Gaza's healthcare system about to collapse: WHO warns

Geneva: The World Health Organisation (WHO) said on Tuesday that the healthcare system might collapse in southern and central Gaza. The global organisation pointed out hundreds of medical staff fleeing the region to save their own lives, Reuters reports.

While only a third of hospitals in Gaza still operate, some of them are operating only partly, after Israel's relentless attack since October last year.

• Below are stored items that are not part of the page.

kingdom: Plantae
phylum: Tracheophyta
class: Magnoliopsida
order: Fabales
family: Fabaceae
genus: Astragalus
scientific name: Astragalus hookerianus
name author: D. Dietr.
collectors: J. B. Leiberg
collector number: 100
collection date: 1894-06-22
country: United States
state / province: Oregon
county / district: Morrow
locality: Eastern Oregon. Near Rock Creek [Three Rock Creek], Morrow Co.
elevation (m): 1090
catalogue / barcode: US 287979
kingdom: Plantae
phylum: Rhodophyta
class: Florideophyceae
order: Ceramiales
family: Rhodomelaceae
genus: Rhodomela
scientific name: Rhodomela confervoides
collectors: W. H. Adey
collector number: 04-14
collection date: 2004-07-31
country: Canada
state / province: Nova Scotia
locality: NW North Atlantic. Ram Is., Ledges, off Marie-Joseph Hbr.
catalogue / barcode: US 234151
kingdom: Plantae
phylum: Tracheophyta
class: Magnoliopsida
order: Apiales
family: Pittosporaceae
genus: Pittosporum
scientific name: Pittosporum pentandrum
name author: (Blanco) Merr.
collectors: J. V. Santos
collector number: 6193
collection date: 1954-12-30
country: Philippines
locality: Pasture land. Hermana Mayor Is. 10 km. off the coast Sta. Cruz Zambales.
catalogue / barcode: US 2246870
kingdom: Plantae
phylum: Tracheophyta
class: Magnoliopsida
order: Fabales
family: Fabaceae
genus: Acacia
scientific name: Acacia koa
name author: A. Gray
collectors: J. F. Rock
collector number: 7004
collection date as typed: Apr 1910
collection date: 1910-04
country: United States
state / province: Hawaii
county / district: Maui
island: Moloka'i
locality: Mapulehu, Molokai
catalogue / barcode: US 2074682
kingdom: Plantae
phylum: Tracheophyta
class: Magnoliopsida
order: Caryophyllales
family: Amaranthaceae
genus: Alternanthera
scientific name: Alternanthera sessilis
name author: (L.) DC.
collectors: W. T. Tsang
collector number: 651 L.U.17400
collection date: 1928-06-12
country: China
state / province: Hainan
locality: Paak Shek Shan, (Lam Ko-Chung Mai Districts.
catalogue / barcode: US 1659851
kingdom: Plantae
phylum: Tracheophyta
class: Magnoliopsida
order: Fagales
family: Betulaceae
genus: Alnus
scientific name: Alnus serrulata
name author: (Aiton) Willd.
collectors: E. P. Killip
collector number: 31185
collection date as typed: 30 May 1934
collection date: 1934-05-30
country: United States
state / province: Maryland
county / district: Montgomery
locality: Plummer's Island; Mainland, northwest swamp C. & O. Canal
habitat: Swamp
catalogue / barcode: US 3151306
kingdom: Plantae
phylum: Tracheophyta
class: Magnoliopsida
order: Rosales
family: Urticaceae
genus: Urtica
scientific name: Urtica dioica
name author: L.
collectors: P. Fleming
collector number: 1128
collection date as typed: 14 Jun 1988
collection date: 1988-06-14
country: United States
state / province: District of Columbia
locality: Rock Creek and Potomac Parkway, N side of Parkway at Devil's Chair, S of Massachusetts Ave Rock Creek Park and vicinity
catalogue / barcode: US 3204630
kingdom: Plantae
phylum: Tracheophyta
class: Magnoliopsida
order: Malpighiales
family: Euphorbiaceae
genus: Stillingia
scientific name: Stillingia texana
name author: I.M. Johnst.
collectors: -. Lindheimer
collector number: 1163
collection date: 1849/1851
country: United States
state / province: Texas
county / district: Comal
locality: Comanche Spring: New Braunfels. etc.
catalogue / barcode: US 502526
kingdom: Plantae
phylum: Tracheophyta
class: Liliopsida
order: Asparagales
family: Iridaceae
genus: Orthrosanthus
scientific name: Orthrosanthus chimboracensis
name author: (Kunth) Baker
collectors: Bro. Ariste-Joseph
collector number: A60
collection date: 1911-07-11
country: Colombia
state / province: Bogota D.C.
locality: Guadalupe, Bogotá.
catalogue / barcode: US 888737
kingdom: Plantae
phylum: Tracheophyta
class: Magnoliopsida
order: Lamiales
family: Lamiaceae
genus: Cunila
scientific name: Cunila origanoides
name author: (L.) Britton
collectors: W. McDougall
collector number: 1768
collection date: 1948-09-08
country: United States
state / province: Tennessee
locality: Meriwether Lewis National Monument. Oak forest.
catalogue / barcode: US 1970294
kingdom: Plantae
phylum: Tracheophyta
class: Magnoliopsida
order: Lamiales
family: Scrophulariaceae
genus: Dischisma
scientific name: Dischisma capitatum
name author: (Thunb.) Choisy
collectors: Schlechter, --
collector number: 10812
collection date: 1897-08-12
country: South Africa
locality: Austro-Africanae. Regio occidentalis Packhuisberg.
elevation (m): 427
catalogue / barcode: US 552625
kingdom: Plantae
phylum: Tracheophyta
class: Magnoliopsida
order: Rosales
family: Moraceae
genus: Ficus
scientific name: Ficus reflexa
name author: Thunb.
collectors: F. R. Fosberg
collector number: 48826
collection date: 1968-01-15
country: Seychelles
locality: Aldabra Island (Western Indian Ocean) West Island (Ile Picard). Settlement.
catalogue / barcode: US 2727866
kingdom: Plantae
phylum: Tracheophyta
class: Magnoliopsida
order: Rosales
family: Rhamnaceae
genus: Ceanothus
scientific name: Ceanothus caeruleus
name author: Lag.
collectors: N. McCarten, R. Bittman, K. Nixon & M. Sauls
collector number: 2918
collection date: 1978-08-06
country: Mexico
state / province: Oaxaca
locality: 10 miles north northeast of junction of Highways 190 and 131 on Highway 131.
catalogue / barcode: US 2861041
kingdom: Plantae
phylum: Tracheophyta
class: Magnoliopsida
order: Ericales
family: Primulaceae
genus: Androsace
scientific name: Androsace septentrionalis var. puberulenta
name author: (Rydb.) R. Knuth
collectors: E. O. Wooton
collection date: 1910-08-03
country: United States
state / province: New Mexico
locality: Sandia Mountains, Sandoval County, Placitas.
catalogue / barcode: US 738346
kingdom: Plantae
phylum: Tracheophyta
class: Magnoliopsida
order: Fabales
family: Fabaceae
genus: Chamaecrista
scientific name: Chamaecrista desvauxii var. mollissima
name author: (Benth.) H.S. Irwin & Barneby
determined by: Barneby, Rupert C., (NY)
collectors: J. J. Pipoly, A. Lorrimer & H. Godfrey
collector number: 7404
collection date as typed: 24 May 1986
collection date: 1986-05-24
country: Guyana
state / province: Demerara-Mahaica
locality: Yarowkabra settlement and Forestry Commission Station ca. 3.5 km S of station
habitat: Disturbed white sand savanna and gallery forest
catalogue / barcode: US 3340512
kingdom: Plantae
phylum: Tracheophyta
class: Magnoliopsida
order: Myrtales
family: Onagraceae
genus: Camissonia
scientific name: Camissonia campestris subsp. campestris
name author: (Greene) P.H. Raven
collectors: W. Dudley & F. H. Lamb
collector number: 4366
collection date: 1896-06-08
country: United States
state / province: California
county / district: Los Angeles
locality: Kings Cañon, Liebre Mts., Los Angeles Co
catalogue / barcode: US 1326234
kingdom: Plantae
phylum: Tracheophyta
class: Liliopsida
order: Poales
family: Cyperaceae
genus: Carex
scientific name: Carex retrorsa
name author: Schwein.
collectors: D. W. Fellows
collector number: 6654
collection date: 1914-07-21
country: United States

The intensified fighting in central and southern Gaza has put a burden on already struggling hospitals in the region.

WHO emergency medical teams coordinator in Gaza, Sean Casey, informed in a video press briefing that situations are particularly worrying in Al Aqsa Hospital and European Gaza Hospital.

Casey said that the mentioned healthcare centres couldn't be compromised. They are the last line of secondary and tertiary health care in Gaza and must be protected.

"…from the north to the south, it's been dropping, hospital after hospital," Reuters quoted Casey.

He continued that in the southern city of Khan Younis, patients are risking life to get to hospitals since continuous fighting is going on there. He said that, in Al Aqsa, 70% of staff left their posts, and hundreds of patients also fled there.

Fearing their lives, many of the staff from Nasser Hospital joined refugee shelters in Gaza's southernmost tip. There, a single doctor is tending more than 100 burn victims, Casey said.

He said that the health system is suffering as health workers are not able to go to the workplace or care for patients since they fear for their own lives. Even patients and their families are scared to approach hospitals since they are scared for lives.

"We are seeing the health system collapse at a very rapid pace," Reuters quoted him.

WHO representative from Occupied Palestine Territory said that it has become difficult for the organisation to supply medical aid inside Gaza.